Pittsburg student wins statewide oratorical contest
PITTSBURG, Kan. — Owen Miller, a junior at Pittsburg High School, won the American Legion’s statewide oratorical, or public speaking, contest this month. He also won a significantly increased amount of scholarship money because the national competition he would have qualified for was cancelled due to COVID-19.
To get to the statewide competition, Miller first had to win the local contest and a district-level competition in Erie against students sponsored by American Legion posts in Erie and Howard. Competitors in the American Legion’s oratorical contest are judged by both the content and the delivery of their speeches.
“So, at our individual tournament here in Pittsburg, I talked about the Supreme Court, at district I talked about the 22nd Amendment, and then at state I talked about the State of the Union address that happens every year,” Miller said.

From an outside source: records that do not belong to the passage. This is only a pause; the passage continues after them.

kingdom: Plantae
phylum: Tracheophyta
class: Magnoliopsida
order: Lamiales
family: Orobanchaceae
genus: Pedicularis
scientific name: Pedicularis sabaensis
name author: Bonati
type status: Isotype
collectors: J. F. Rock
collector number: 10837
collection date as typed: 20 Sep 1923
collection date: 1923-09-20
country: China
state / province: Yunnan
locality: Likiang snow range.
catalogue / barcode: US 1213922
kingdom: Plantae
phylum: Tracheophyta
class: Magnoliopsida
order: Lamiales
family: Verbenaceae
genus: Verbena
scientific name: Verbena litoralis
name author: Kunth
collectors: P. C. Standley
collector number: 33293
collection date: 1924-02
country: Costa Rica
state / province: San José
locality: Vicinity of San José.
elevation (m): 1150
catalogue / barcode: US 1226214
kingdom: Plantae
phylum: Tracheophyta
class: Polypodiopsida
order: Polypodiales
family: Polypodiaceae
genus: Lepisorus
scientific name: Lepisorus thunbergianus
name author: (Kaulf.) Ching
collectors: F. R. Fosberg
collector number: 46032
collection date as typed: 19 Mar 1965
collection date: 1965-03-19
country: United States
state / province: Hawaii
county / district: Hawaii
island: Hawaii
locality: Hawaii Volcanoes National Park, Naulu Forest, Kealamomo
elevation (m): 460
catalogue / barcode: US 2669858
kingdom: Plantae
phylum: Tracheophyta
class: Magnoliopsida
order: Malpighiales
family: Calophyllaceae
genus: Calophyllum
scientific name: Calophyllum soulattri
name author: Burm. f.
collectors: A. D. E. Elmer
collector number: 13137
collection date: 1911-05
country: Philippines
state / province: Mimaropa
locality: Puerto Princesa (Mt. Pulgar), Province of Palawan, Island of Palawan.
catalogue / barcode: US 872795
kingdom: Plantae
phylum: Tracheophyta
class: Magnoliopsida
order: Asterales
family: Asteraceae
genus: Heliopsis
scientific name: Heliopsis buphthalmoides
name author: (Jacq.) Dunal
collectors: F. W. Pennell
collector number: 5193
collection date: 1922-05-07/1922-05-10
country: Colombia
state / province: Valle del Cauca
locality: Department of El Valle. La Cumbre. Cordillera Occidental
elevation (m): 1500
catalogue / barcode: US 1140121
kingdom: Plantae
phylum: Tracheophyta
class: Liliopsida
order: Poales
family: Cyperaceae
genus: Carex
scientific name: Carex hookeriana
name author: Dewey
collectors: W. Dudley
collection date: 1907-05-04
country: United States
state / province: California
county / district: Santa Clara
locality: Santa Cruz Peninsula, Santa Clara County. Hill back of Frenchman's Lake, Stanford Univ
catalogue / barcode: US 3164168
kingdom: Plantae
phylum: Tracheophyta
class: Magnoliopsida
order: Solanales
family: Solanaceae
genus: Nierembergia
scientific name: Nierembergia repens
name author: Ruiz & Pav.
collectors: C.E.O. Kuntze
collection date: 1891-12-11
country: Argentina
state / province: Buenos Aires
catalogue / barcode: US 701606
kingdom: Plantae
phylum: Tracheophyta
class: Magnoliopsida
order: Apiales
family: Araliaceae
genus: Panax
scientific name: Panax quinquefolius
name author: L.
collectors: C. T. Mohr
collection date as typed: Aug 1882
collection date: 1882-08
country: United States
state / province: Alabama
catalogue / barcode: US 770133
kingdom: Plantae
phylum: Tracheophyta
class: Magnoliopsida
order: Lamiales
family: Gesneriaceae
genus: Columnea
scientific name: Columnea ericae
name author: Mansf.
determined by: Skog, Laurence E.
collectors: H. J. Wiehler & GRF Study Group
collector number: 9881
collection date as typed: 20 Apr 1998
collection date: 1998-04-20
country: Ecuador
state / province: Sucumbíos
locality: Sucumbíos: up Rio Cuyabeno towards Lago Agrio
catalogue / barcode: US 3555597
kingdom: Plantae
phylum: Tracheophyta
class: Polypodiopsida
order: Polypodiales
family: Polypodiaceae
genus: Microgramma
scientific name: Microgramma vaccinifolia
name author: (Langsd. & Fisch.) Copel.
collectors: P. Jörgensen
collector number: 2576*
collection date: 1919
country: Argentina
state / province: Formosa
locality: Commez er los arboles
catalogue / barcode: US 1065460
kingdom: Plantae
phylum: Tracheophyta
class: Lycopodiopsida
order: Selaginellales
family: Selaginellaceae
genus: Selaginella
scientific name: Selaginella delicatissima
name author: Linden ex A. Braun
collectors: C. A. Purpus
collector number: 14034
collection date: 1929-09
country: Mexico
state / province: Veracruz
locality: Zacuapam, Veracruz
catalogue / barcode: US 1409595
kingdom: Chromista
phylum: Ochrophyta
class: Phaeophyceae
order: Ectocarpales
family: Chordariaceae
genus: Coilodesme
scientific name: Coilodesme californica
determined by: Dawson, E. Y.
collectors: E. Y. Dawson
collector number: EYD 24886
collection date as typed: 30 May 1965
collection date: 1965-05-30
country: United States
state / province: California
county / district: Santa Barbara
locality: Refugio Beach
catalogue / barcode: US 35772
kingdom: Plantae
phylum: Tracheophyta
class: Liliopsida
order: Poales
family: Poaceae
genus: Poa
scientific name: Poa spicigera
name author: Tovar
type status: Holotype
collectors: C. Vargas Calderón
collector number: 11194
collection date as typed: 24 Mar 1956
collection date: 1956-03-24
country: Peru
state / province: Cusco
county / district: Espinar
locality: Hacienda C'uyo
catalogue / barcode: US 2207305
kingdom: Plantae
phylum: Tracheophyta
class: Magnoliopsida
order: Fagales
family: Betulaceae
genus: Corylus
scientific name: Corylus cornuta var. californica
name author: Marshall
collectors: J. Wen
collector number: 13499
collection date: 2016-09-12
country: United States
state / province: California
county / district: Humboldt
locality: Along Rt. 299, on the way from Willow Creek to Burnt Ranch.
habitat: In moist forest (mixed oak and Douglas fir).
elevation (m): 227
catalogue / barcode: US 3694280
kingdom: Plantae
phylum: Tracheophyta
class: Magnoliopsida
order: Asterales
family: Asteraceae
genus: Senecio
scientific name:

There was no prize money for the Pittsburg competition, but Miller got $500 for his district-level win. In a normal year his state-level victory would have won him another $750, but because the national competition was cancelled this year due to the pandemic he walked away with much more. The much larger pot of money, normally set aside for the national-level winners, was divided among all state competitions, and Miller received an additional $5,000, giving him a total of $6,250 in scholarship money.
“This is a lot of money in this oratorical contest,” said Allen Eichhorn, adjutant for the Pittsburg American Legion Post 64, who added that he has been trying to promote the competition for years, but has had trouble finding interested students.
Miller said he hasn’t yet decided where he wants to go to college or what he wants to major in.
“I’m a junior; I’m working on it. It’s a decision I probably need to make pretty soon,” he said. “I do know though that I want to go for a major that would be good for pre-law because I do want to go to law school.”
Miller said he is grateful to the American Legion for the scholarship money and for sponsoring him in the contest.
“My grandpa was a legionnaire and the organization has always played definitely some sort of a role in my life,” he said. “For example, through Boy Scouts, which I’m also a part of, every Memorial Day we would basically go up and volunteer and we would plant flags in the cemetery, and you would come back and the American Legion would give you a free breakfast, and it was a really great volunteering opportunity, so I’ve always kind of in some way, shape or form been involved with Legion activities.”
He also described how it felt to find out he had won the state competition.
“I was in Manhattan with my dad, and I had to shake a lot of hands and I got a lot of congratulations, and we were heading out to the car getting ready to go home and I said ‘I feel like I should be more excited,’” Miller said. “And it was more of a slow burn. It wasn’t just one moment where I absolutely lost my mind because I was overwhelmed with excitement, but it just felt really good knowing I was able to accomplish something like that, and it still does.”